Les + :
- Un film très immersif, qui prend aux tripes
- Une mise en scène inventive
- Une beauté visuelle envoûtante
- Des envolées mystiques à couper le souffle
LES – :
Un scénario assez simple, mais peu importe !
Nous sommes en l’an 895 chez les vikings. Le roi Horvendill (Ethan Hawke) se fait assassiner par son propre frère, Fjolnir (Claes Bang) et ce, sous le regard horrifié du jeune prince Amleth. Le traître Fjolnir a commis le crime fratricide pour s’emparer du trône, mais aussi de la reine Gudrun (Nicole Kidman) mère d’Amleth. Ce dernier réussit à échapper aux tueurs lancés à ses trousses par son oncle. Avant de prendre la fuite, Amleth jure de venger son père. 20 ans plus tard, le prince exilé (Alexander Skarsgard) est devenu un guerrier berseker des plus redoutables, bien décidé à mener à bien sa vengeance…

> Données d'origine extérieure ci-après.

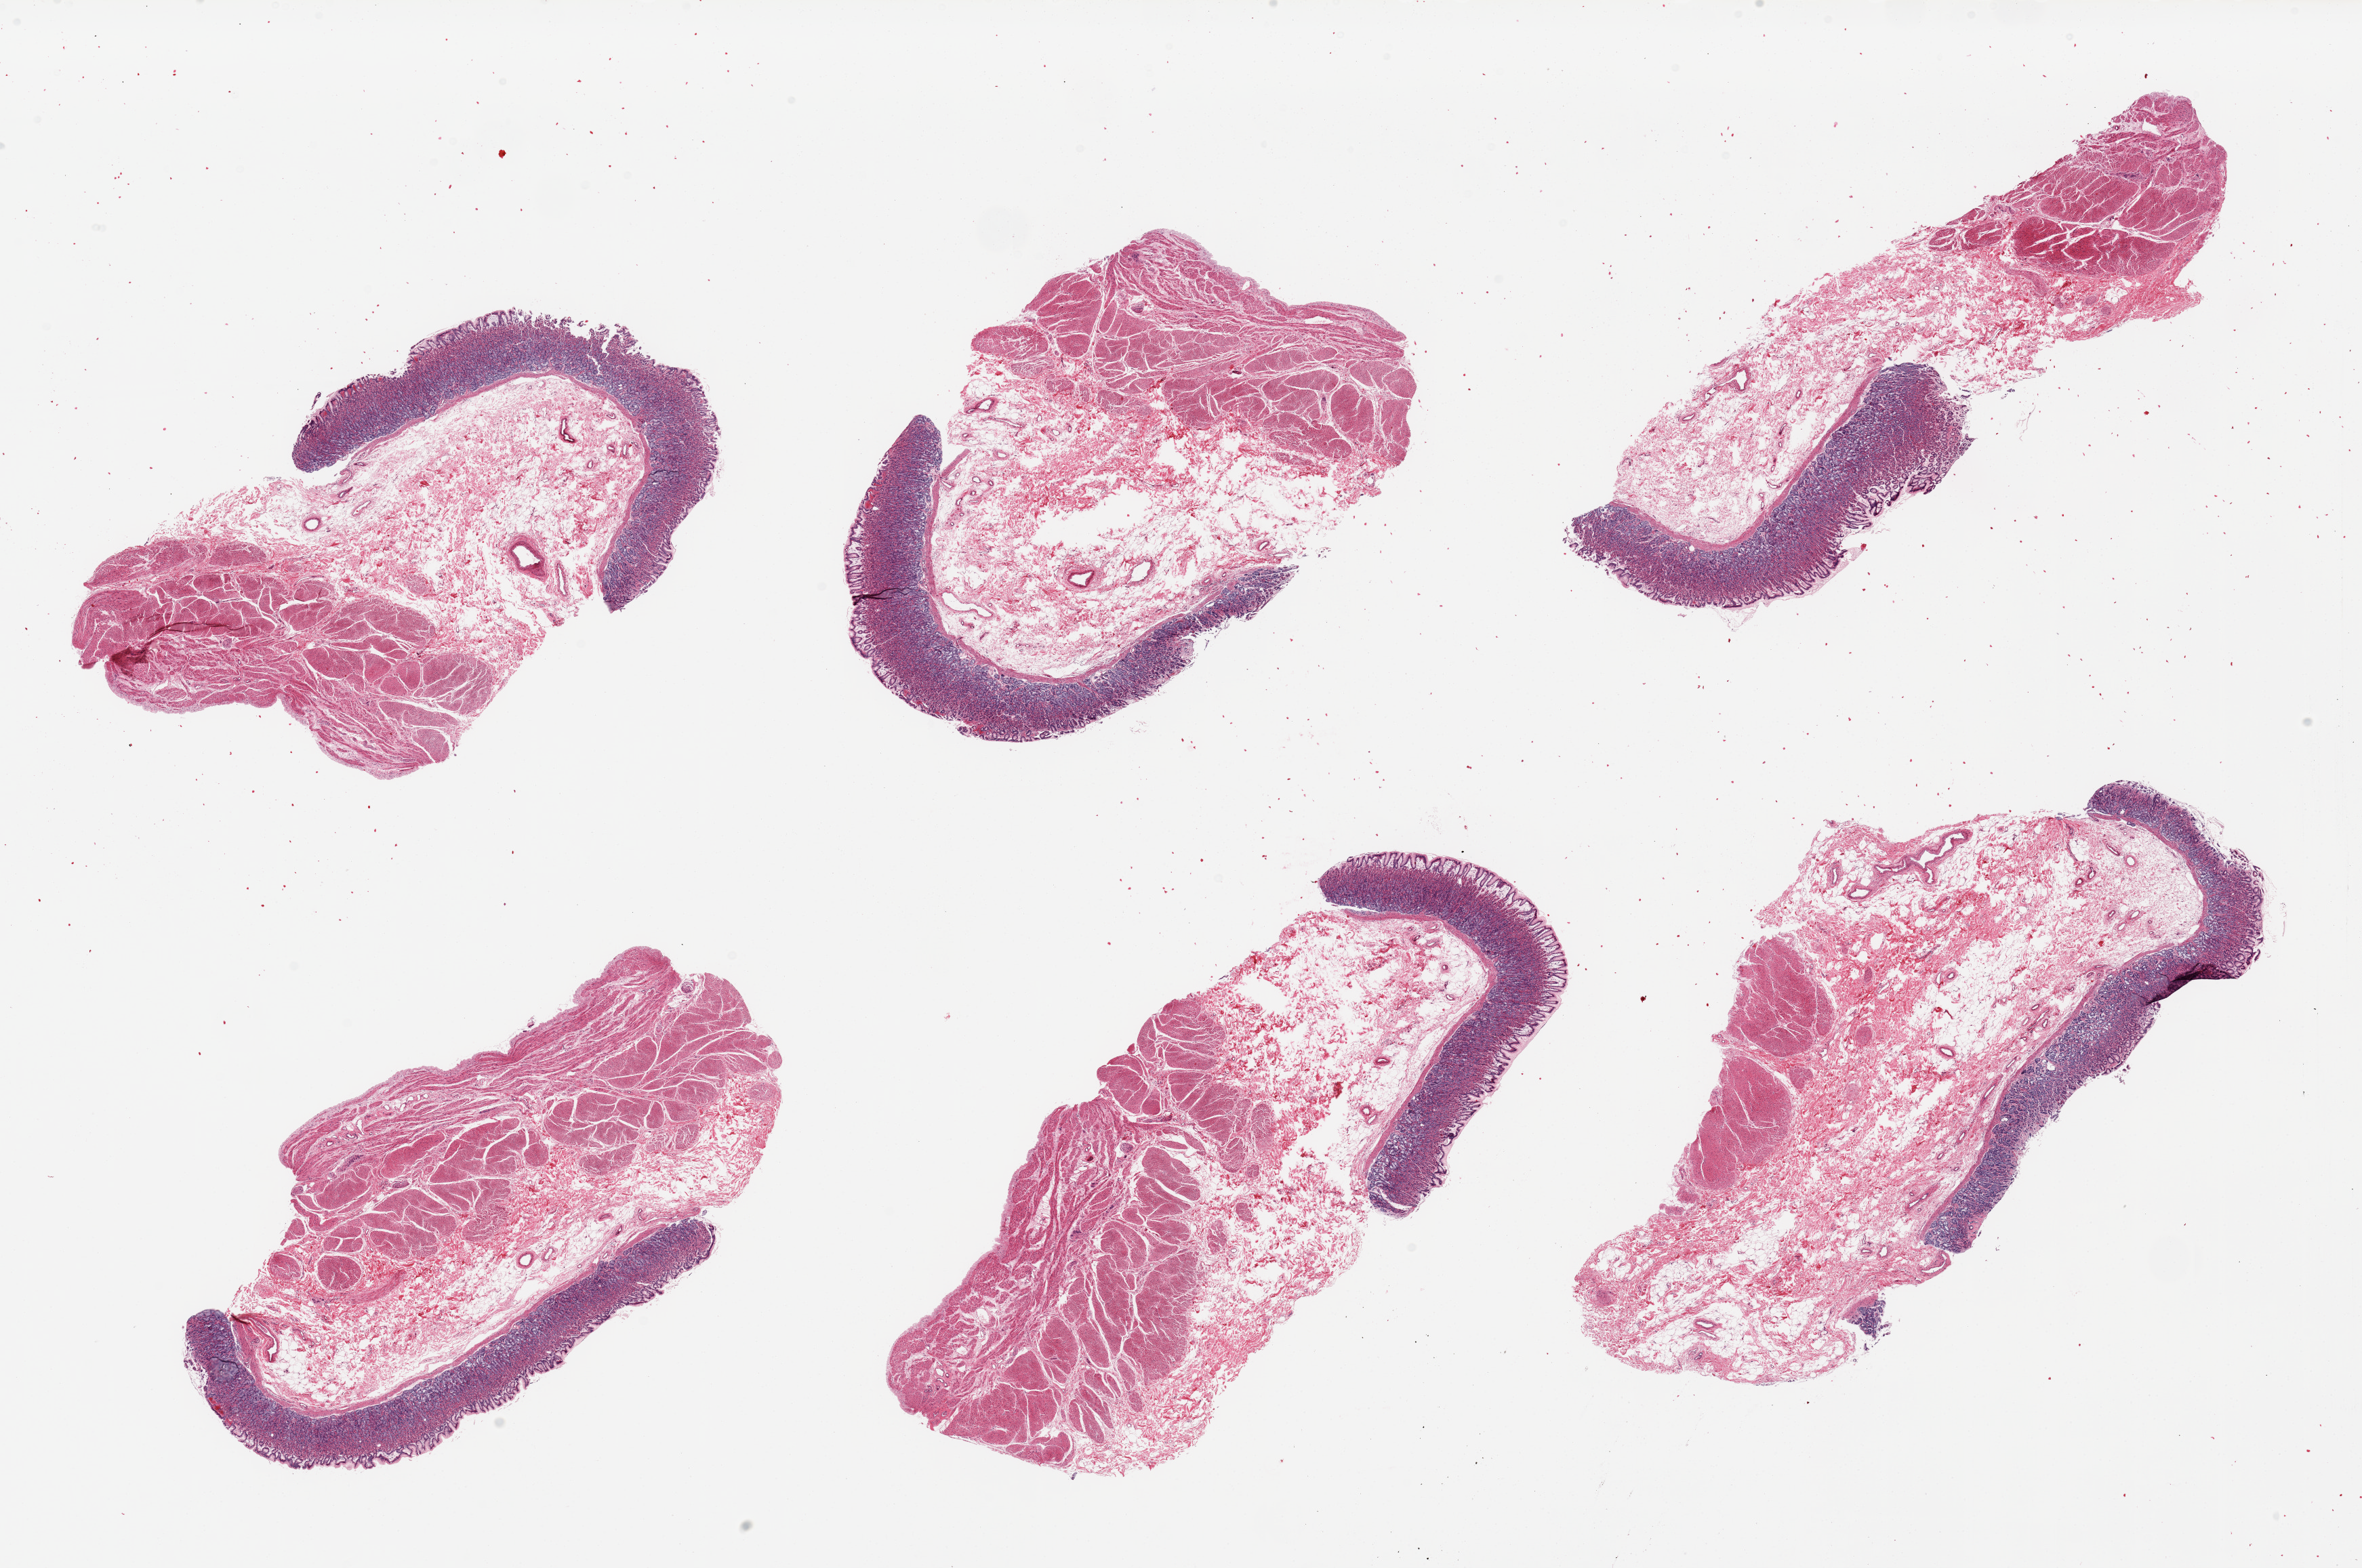
Digitized hematoxylin and eosin (H&E)-stained section, a low-resolution overview of the entire scanned area, about 27.6 x 18.3 mm. PAXgene-fixed paraffin-embedded (PFPE) section. Section of stomach (target tissue). Tissue donor sample. Male donor.
• pathologist's review note for this sample: 6 pieces; well preserved mucosa and muscle with some surface loss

Après seulement deux films – deux coups de maître que sont The Witch (2015) et The Lighthouse (2019) – le jeune Robert Eggers est déjà beaucoup plus qu’un réalisateur prometteur : c’est une valeur sûre. Tout comme son compatriote Ari Aster, il a connu une ascension météorique grâce à la richesse indéniable de ses films et à l’audace de ses partis pris. Eggers et Aster font partie des fers de lance de l’ elevated horror, ce sous-genre qui utilise les codes du film d’horreur pour proposer des œuvres artistiquement ambitieuses, traitant parfois de sujets réalistes.
Avec The Northman, Robert Eggers revient à la source de la légende d’Hamlet, pour en faire quelque chose de très différent de la version shakespearienne. Et on comprend immédiatement ce qui a pu attirer Eggers dans cette pure histoire de vengeance. Ses deux précédents films montrent clairement la véritable fascination qu’éprouve le réalisateur américain pour les mondes anciens où magie et mythologie sont une réalité, où l’homme est encore en contact étroit avec ses instincts les plus primaires. Des mondes brutaux où l’être humain n’est pas encore domestiqué et n’a pas encore perdu contact avec les dieux ténébreux.
Ainsi Robert Eggers s’en donne à cœur joie pour proposer avec The Northman, une fresque débordant de fureur, de sorcellerie et de beauté tragique. Nous voilà en présence d’un film pas forcément facile à classer. Car The Northman est un revenge movie qui lorgne tout à la fois du côté de Shakespeare, de la tragédie grecque et de Conan le Barbare ! C’est un film d’auteur ayant des faux airs de blockbuster, avec sa violence graphique sans concession et son côté spectaculaire, qui est capable de fulgurances poétiques absolument dingues.
The Northman se révèle aussi libre et déroutant que son réalisateur. Quoique bénéficiant d’un budget proche d’un blockbuster lambda, on espère que Eggers ne se laissera pas happer de sitôt par le cinéma commercial mainstream. Habitué à tout contrôler (mise en scène, scénario, production) le prodige américain a de toute façon tout intérêt à ne pas céder aux mirages hollywoodiens.
Outre la créativité, le talent visuel et l’ambition de son réalisateur, The Northman peut également compter sur l’interprétation d’acteurs chevronnés comme Ethan Hawke, Claes Bang, Willem Dafoe et Nicole Kidman (qui ne sait pas mal jouer. Cette actrice est une horloge suisse !). Dans le rôle principal, Alexander Skarsgard interprète son personnage de façon honorable et brille par sa présence physique, animale. Il se fait néanmoins parfois un peu voler la vedette par l’extraordinaire Anya Taylor Joy, qui, une fois de plus, crève l’écran. C’est Robert Eggers qui a lancé la carrière de l’actrice au cinéma ; elle est en quelque sorte sa muse. On a hâte de voir ce que ces deux-là peuvent proposer si le projet (apparemment très difficile à monter) Nosferatu avance.
CONCLUSION :
The Northman est un film qui pourra décevoir une partie du public. Mais il constitue néanmoins une proposition de cinéma absolument précieuse. On tient là probablement un des meilleurs films de ces dix dernières années. L’avenir nous dira si, un jour, il sera considéré comme un classique. Le potentiel est là en tout cas.